靴老爷尿意大盛,尖叫道:“你……你是谁?”那大汉道:“你管我是谁,我的宝物呢?我不当了。”靴老爷寒声道:“什么宝物?”那大汉皱眉道:“哮天屎啊,怎么,你偷吃了?”

靴老爷心下一醒,才知那顽童另有靠山,却原来是一伙的,不由手酥脚软,颤声道:“大爷要哮天屎是吧,您等等啊……”撕下簿本,在趾缝里忙了半天,捧起了一小团黄黏,细声道:“大爷久等了,来,这是您的哮天屎。”

那大汉打量半晌,作势嗅了嗅,忽地暴怒道:“这不是哮天屎!”靴老爷陪笑道:“怎么不是呢?方才拿进来的……气味多纯啊……”那大汉怒道:“放你妈的屁!哮天屎多大一块,就这么点?”召来男童,喝道:“这人偷窃咱们的传家之宝,抓住他的脚,把他拖出来!”

那男童自是阿秀了,嘻嘻一笑,便与那大汉各抓一腿,奋力急拉,听得轰然巨响,靴老爷两腿穿过栅栏,奈何胯档出不去,便正正撞上栏杆,直痛得他纵声惨叫,几欲昏晕。

那大汉怒道:“搞什么!不信拖不出!”阿秀心下大乐,正欲再拉,却听靴老爷哭道:“且慢!且慢!”忙取出一把碎银,惨笑道:“壮士,小本生意,没什么钱银,小小意思,请您笑纳。”

那大汉狂怒道:“混蛋!当我是强盗么?告诉你!我只要我的哮天屎!”双手揪住铁栏杆,一声低吼,碗儿粗细的铁栏杆竟已弯曲,当即抓住那人的双腿,沈声运气:“不信拖你不出,一、二……”三字未出,靴老爷已然大哭道:“饶命啊!饶命啊!小人还想活命啊!”

大汉怒道:“你要活,那我就该死了?快把哮天屎还我!否则要你赔命!”靴老爷情急生智,慌道:“等等!等等!小人想起来了,我早把您的哮天屎收入府库……这东西既经典当,不克归还……”那大汉缓下了脸色:“原来已经当了,怎没当票呢?”靴老爷忙取来票子,陪笑道:“好了、天界哮天屎一块,咱已收下啦……来来来,这是您的票子。”
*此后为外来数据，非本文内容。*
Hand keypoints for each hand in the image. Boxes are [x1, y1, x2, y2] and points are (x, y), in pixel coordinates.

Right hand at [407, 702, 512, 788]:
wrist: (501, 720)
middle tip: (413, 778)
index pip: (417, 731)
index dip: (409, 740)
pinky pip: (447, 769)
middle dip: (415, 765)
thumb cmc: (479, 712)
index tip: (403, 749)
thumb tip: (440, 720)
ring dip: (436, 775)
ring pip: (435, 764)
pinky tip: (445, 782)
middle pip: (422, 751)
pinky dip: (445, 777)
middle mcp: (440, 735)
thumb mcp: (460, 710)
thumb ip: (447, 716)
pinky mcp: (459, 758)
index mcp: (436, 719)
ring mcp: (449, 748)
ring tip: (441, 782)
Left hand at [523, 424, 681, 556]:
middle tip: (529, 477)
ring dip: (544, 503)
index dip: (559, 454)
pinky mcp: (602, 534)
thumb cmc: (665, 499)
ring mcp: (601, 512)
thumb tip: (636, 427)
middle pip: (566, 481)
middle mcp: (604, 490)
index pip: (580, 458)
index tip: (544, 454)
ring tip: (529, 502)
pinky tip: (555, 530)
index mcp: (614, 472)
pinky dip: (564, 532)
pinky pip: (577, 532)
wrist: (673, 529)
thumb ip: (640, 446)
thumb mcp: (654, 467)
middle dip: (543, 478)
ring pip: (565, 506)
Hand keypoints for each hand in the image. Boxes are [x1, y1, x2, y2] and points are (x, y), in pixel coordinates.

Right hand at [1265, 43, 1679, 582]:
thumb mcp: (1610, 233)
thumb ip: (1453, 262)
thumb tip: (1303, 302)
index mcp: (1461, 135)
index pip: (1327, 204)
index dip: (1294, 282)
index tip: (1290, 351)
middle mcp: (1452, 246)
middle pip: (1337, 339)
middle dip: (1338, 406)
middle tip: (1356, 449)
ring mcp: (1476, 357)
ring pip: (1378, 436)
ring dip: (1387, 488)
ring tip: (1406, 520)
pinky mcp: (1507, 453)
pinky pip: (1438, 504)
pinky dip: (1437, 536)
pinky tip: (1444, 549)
那大汉冷冷地道:“当了多少钱?怎没写上?”靴老爷骇笑赔罪,忙提起毛笔,划上一横,那大汉暴怒道:“一两?当我是乞儿么?”靴老爷颤声道:“误会!误会!小人没写完哪。”说着添了一竖,成了个“十”,那大汉还是不悦,森然道:“十两?老子不当了。”

宝物不当了,便得原物归还,还不出便得死。靴老爷哭了起来,提起毛笔,二一添做五,哽咽道:“五十两,够了吧?”

阿秀心下不满,朝他脚底搔了搔,靴老爷哈哈大笑,毛笔一偏,在十字头上添了一斜,阿秀咦了一声:“十上多了一斜,那是五……五……”霎时双手一拍,大喜道:“五千两!”

一块哮天屎,典当五千两,应当不必赎回了。靴老爷心如刀割,痛惜哽咽:“你俩高兴了吧?呜呜、呜呜……我的银子啊……”正心疼间,两脚一缩,碰倒了一枚印章,正正落到了当票上,“五千”之后竟又多了一字,阿秀凝目讶道:“这字笔画好多啊,有草、有田,念作‘阿’……”

正胡说间,脑袋遭人狠拍,听那大汉不悦道:“什么咿咿啊啊?这是万!”阿秀忖忖喃喃:“五……千……”霎时大惊起跳:“万!”